Bunu duyunca ben inanamadım. Bu nasıl olabilir? Çok şaşırdım. Biri benim kardeşime el uzatırsa ben nasıl susabilirim ki?! Gerçi bir bebek olsam da ben böyle bir durumda susmamam gerektiğini bilirim, ama bizim koskocaman kardeşlerimiz nasıl böyle davranabilirler? Babam da diyor ki şuan Çin bizim milletimize türlü türlü işkence ederek yok etmekteymiş, hapse atmakta, kampa götürmekte ya da kızları zorla Çinli erkeklerle evlendirmekteymiş. Benim gibi masum sabileri ise anne babalarından ayırarak kendi kültürünü öğretip asimilasyon etmekteymiş.

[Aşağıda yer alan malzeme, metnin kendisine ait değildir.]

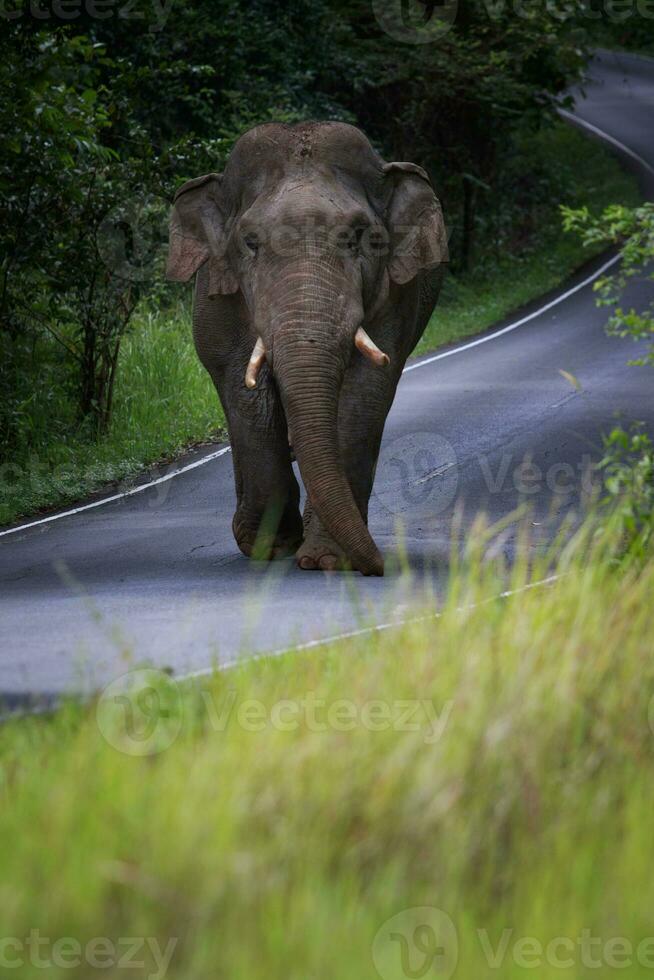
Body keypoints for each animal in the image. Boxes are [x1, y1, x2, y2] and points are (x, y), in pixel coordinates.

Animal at [167, 123, 448, 580]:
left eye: (357, 237)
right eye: (250, 242)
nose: (382, 567)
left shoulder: (395, 293)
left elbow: (365, 393)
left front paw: (328, 560)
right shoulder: (220, 295)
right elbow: (244, 387)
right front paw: (270, 547)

Bunu duyunca o kadar çok üzüldüm ki bu dünya nasıl bir yer, acaba burada sevgi ve insanlık, en önemlisi de iman yok mu diye düşündüm. Hatta bu dünyada yaşamaktan korkmaya başladım. Doğu Türkistan’daki tüm bebeklerin özgür dünyadaki her bebek gibi, benim gibi anne babası tarafından sevilerek büyümeye hakkı yok muydu? Bu nasıl bir işgal? Bu nasıl bir katliam!? Sessizce, sinsice yok etmektir bu!? Apaçık sevgi katliamıdır bu zulüm. Daha da kötüsüyse kardeşlerimizin ve Müslümanların susması, insanların susarak ve izleyip bu sessiz katliama yardımcı olması değil mi?
Ben Meryem, altı aylık bir bebeğim ve bir Doğu Türkistanlı olarak sana sesleniyorum ey zalim Çin! Sana sadece şunu söyleyeyim ki er ya da geç, bu yaptıklarının hesabını vereceksin. Adil olan, kahhar olan Allah yaptığın zulmün hesabını sana soracak ve senin cezanı kesecek. Zalimler için yaşasın cehennem.
Ben Meryem, altı aylık bir bebeğim ve bir Doğu Türkistanlı olarak size sesleniyorum ey kardeşlerim! Ey Müslümanlar! Biz bir beden değil miyiz? Peygamber böyle buyurmamış mıydı? Biz bu derece ağır bir zulme maruz kalmışken siz nasıl huzur içinde yaşayabilirsiniz? Allah bunun hesabını sormaz mı?
Ben Meryem, altı aylık bir bebeğim ve bir Doğu Türkistanlı olarak sana sesleniyorum ey insanlık. Bu nasıl insanlık? Sizin de çocuklarınız vardır, biz de, biz Doğu Türkistanlı bebekler de en az onlar kadar sevilmeyi hak ediyoruz.
Size sesleniyorum ey dünya. Gelin! Hep beraber bu zalime dur diyelim. El ele vererek bu sessiz katliamı ortadan kaldıralım. Ey insanlar, dünyadaki zulmü durdurun ve sevgi tohumları saçın ki Rabbiniz Allah’ın rahmetine eresiniz, biz bebekler de huzur ve sevgi içinde büyüyelim.